The Physics of Foosball

CRACK! A cheer tears from the mouth of the winner as he watches his kinetic energy translate into certain victory. What sport am I talking about? Foosball of course! You may not know it yet, but Colgate has a pervasive underground Foosball culture, as evidence by the multitude of slightly broken Foosball tables populating residence hall basements all over campus. Since my friends and I refurbished our table with a little bit of duct tape and a lot of WD-40, we’ve played almost nonstop throughout the semester. Like any other legitimate sport, Foosball is a test of focus, coordination, raw talent, and lighting fast reflexes. Of course, the need for quick reflexes comes from the incredible speeds the ball can reach during volleys for possession and goal scoring opportunities. In fact, World Cup Table Football (read: Foosball) players can move the ball up to 35mph (15.65 m/s). Although my friends and I don’t shoot quite that fast, it is fascinating to consider the physics behind each goal. Assuming that we play with a 6g ball with a 35mm diameter, and the each player is a uniform rod 7cm long with a mass of 40 grams rotating at its end, exactly how fast would I need to spin my strikers to score a 35mph goal? And what is the total Kinetic Energy of a foosball rolling without slipping at 35mph?

Part A: The Kinetic Energy of a Foosball

In order to determine the rotational velocity of a player hitting a ball and accelerating it to 15.65m/s, we must determine the total Kinetic Energy of the ball in motion.

KE_total= KE_{translational} + KE_rotational

KE_{translational}= ¹/₂ mv²

KE_rotational= ¹/₂  I ω²

ω = ^v/_r

I_sphere= ²/₅ mr²

KE_total= ¹/₂ mv² + ¹/₂  I ω²

KE_total=¹/₂ mv²+ ¹/₂  (²/₅ mr²) ω²

KE_total= ¹/₂ (.006)(15.65)² + ¹/₂ (²/₅ (.006)(.035)²) (15.65/.035)²

KE_total= .74 + .29

KE_total= 1.03 J

Part B: The Physics of a Foosball shot

Kinetic energy is conserved in this elastic collision.

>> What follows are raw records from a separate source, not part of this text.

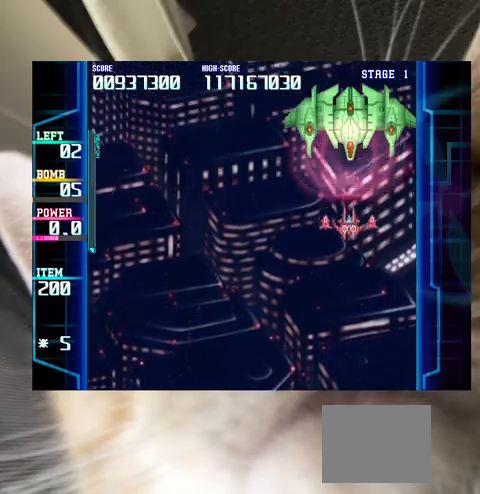
{"keys": ["z"], "events": [[33, "down", "up"], [133, "left", "down"], [167, "down", "down"], [233, "left", "up"], [267, "down", "up"], [400, "down", "down"], [400, "left", "down"], [500, "down", "up"], [500, "left", "up"]]}
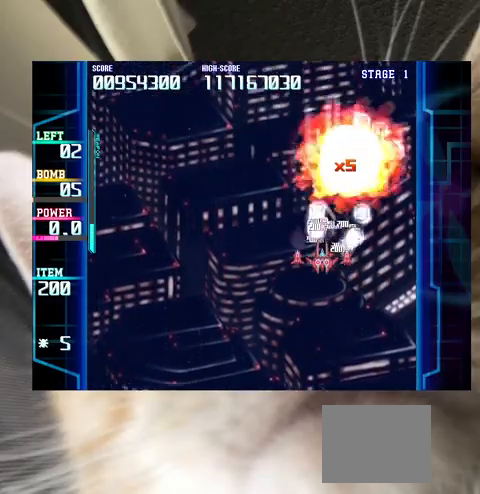
{"keys": ["down", "left"], "events": [[100, "z", "up"], [200, "up", "down"], [233, "right", "down"], [367, "left", "down"], [367, "right", "up"], [433, "up", "up"], [500, "down", "down"]]}
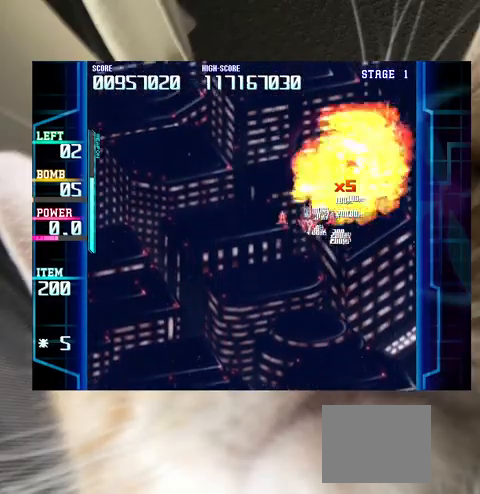
{"keys": ["down"], "events": [[333, "left", "up"]]}
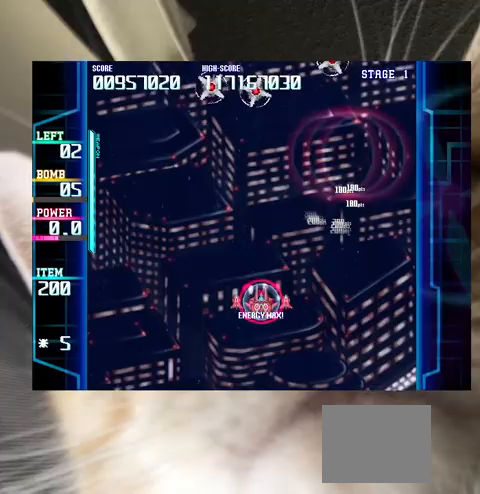
{"keys": ["up"], "events": [[67, "left", "down"], [133, "left", "up"], [400, "c", "down"], [467, "c", "up"], [467, "down", "up"], [467, "up", "down"]]}
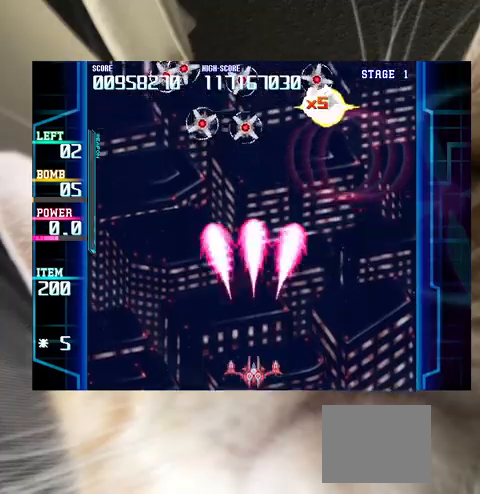
{"keys": ["up", "z"], "events": [[167, "z", "down"], [267, "left", "down"], [467, "left", "up"]]}
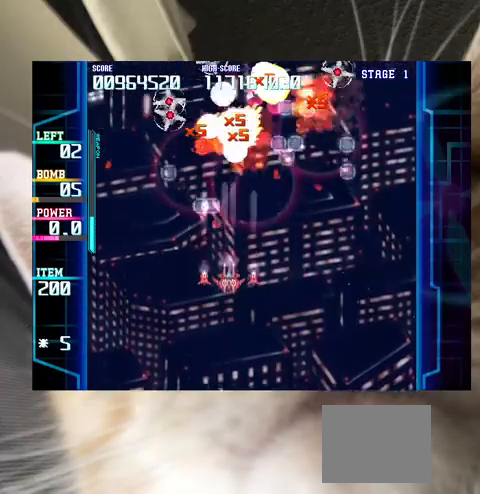
{"keys": ["right", "z"], "events": [[100, "up", "up"], [167, "left", "down"], [200, "up", "down"], [233, "up", "up"], [300, "up", "down"], [400, "left", "up"], [400, "right", "down"], [433, "up", "up"]]}
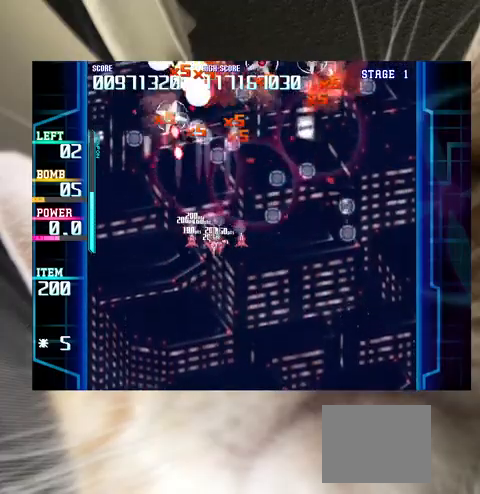
{"keys": ["down"], "events": [[167, "up", "down"], [200, "z", "up"], [267, "up", "up"], [367, "right", "up"], [433, "down", "down"]]}
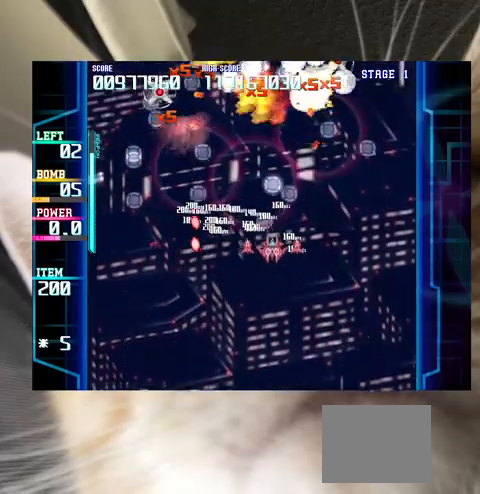
{"keys": ["down"], "events": []}
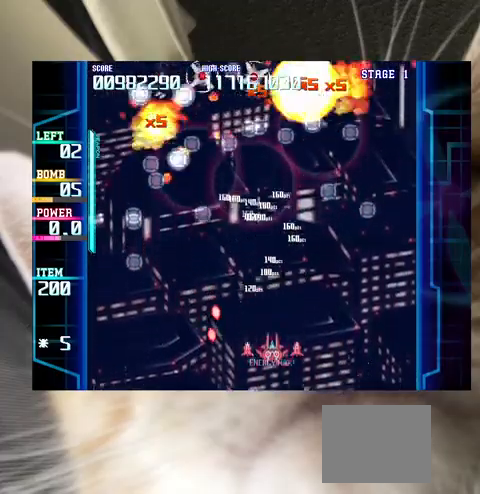
{"keys": ["left", "up", "z"], "events": [[233, "c", "down"], [233, "down", "up"], [233, "up", "down"], [300, "c", "up"], [400, "z", "down"], [467, "left", "down"]]}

initial KE_player + initial KE_ball= final KE_player + final KE_ball

We assume the ball is at rest before the shot and the player ends up at rest after the collision. Thus,

initial KE_player= final KE_ball

¹/₂  I_player ω² = + ¹/₂ m_Ball v_Ball^’2

where I_rod=¹/₃ ml²

¹/₂   (¹/₃ (.040) (.07 )²) ω² = 1.03

ω=178 rad/s